Soy sauce: I always use and recommend a low-sodium soy sauce so you can control the amount of salt/sodium in your sauces and recipes.
Serving: The sliced green onions and sesame seeds make this feel extra special when sprinkled on to serve, so use them if you have them but no worries if you don't.
Yield: The recipe makes enough for 4-6 people, depending on the size of your baby bok choy. You could also halve the recipe if you want enough for just 2 servings.
Tip: There is a 0.5 button in the recipe card that will automatically halve all of the ingredients so you don't have to do the math in your head. 👍

We love this with Asian style meatballs and rice (try these baked Asian turkey meatballs) and it would also pair great with honey garlic salmon or honey garlic pork chops.

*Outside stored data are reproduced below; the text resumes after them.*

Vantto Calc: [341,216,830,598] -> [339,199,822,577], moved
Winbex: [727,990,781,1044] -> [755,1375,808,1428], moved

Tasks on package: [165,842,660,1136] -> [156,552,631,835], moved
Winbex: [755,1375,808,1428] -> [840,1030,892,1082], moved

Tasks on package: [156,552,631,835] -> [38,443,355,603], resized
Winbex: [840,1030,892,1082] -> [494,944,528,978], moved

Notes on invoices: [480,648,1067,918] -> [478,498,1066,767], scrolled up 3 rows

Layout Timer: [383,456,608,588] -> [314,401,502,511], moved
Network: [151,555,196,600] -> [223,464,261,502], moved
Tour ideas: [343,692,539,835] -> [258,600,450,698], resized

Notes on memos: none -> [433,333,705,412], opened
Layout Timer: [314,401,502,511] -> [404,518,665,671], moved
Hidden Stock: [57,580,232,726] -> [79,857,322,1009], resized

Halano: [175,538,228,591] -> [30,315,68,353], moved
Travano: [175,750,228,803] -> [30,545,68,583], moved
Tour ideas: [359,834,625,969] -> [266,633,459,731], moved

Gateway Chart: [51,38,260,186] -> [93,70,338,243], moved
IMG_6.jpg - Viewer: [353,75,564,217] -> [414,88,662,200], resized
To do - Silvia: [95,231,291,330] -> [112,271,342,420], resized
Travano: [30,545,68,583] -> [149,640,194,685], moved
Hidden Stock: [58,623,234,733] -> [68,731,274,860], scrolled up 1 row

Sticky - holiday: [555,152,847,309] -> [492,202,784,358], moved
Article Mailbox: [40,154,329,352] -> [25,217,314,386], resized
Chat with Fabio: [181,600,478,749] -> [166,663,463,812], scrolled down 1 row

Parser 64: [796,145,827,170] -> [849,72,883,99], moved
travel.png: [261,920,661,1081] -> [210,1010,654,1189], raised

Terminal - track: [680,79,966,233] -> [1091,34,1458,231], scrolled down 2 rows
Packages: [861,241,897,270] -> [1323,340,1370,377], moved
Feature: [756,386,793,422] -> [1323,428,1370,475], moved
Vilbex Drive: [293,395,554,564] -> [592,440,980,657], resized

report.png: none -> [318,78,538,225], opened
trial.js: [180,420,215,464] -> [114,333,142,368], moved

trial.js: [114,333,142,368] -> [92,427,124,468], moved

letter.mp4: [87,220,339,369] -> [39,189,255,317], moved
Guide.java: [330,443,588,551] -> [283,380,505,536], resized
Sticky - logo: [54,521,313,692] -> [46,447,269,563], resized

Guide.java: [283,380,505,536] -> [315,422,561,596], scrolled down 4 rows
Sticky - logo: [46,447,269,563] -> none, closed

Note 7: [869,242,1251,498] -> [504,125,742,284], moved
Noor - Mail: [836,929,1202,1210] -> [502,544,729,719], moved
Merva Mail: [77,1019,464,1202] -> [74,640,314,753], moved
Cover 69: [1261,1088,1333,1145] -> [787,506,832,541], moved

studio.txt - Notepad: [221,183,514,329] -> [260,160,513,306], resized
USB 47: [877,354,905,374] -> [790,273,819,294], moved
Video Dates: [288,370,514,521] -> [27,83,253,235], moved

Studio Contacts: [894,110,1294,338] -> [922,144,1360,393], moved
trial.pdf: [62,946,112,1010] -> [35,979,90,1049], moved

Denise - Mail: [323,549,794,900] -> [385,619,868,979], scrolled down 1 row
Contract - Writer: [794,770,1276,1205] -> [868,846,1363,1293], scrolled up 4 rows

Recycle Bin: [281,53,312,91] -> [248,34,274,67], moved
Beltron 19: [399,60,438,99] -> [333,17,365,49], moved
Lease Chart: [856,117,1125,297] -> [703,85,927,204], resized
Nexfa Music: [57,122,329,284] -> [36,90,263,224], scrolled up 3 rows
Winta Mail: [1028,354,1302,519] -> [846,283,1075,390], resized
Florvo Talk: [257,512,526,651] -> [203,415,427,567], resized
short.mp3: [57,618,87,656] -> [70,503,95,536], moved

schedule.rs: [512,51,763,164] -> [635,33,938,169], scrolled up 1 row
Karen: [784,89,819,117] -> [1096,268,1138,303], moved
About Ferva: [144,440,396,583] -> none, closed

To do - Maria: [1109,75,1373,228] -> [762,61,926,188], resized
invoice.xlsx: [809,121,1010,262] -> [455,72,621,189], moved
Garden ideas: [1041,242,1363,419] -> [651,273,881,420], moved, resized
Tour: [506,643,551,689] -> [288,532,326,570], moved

I hope you give roasted bok choy a try soon for a new way to enjoy this favorite veggie.
Happy cooking!
XO,
Kathryn
Roasted Bok Choy
Ingredients
For the bok choy:
- 4 baby bok choy, sliced in half lengthwise (if very large, cut in fourths)
- 1 tablespoon extra virgin olive oil
- Salt and black pepper
For the honey garlic sauce:
- 1 tablespoon honey
- 1 tablespoon low sodium soy sauce
- 1 teaspoon rice vinegar
- ½ clove garlic, minced
- Pinch of red pepper flakes (or sub black pepper)
For serving:
- Sliced green onions
- Sesame seeds
Instructions
- Preheat oven to 425 degrees F. Line a baking sheet with aluminum foil, if desired, for easy clean up.
- Drizzle the baby bok choy with the olive oil. Sprinkle lightly with salt and black pepper. Place cut side down on the baking sheet.
- Roast at 425 for 10 minutes, then turn the bok choy pieces over. Roast for another 5 minutes.
- Remove from the oven. Drizzle with the honey garlic sauce and sprinkle with green onions and sesame seeds, if using, and enjoy immediately!